Your host will be me, Rob Reid—a long-time entrepreneur who now podcasts and writes science fiction. The name of both my podcast and my most recent novel is After On. The podcast consists of deep-dive interviews with world-class thinkers, founders, and scientists. My guests have included Rodney Brooks, the father of the Roomba and countless other robots; UCSF neuroscientist Adam Gazzaley, whose clinical video games fight ADHD and dementia and have been featured on the cover of Nature; and the ever-controversial Sam Harris, going deep into his personal history and opining up about terrorism.

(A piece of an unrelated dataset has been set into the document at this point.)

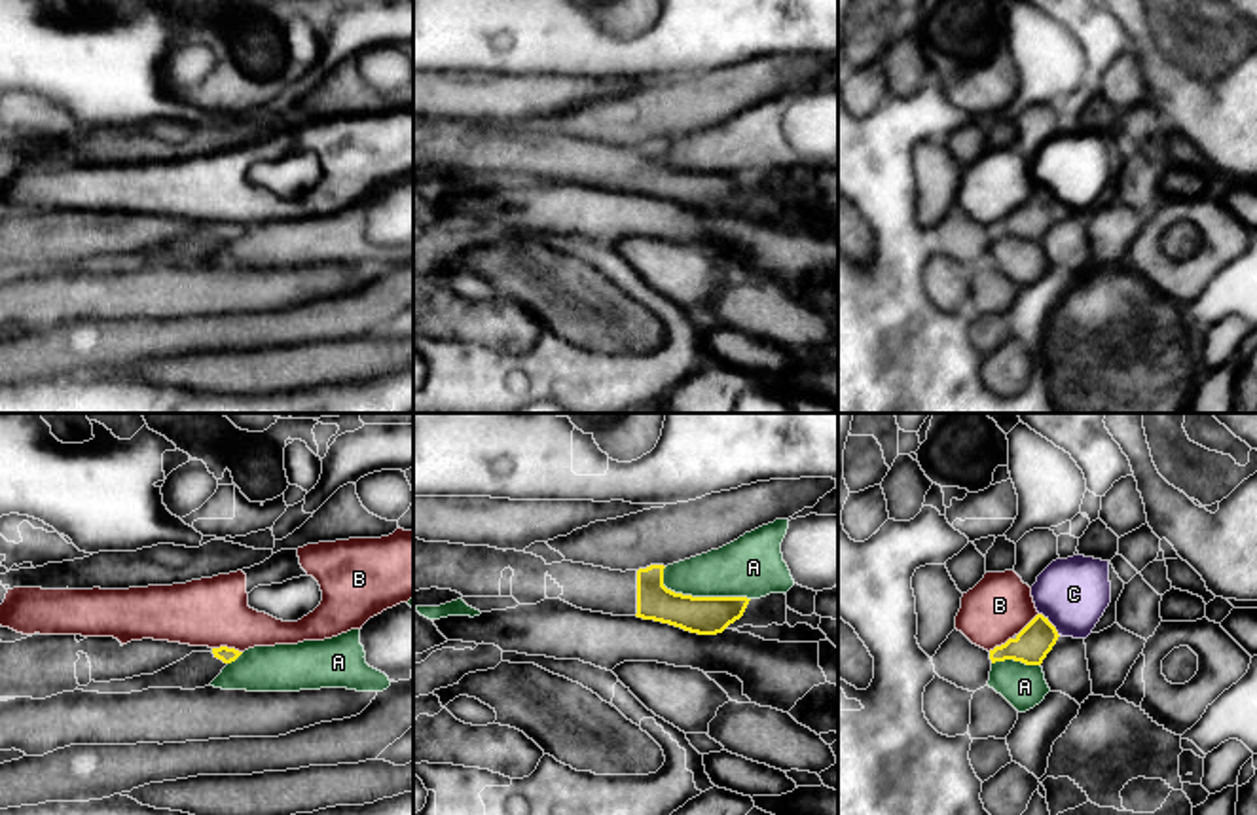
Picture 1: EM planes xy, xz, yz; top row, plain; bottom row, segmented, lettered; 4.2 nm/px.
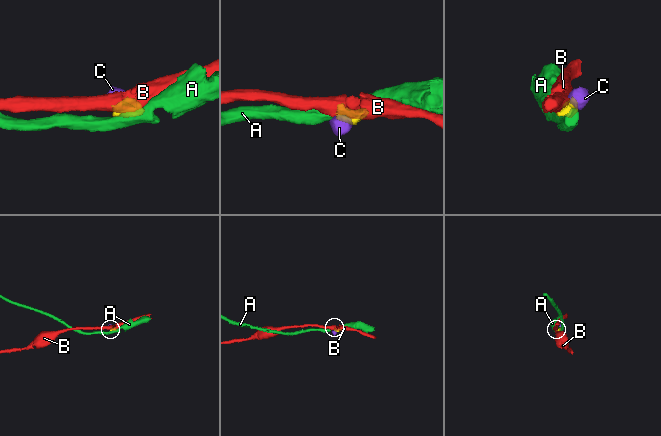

I talk about my podcast’s approach in the introduction to today’s segment, and I won’t repeat myself here. Instead I’ll give you a quick preview of today’s installment: it features the legendary bioengineer and genomicist George Church, whose Harvard lab is one of the most celebrated fonts of innovation in the world of life science. As I say in the podcast, George was one of the earliest drivers behind the Human Genome Project. He’s also one of the most prominent co-inventors of the gene editing technology known as CRISPR, and he has co-founded 22 life-science companies (yes, really).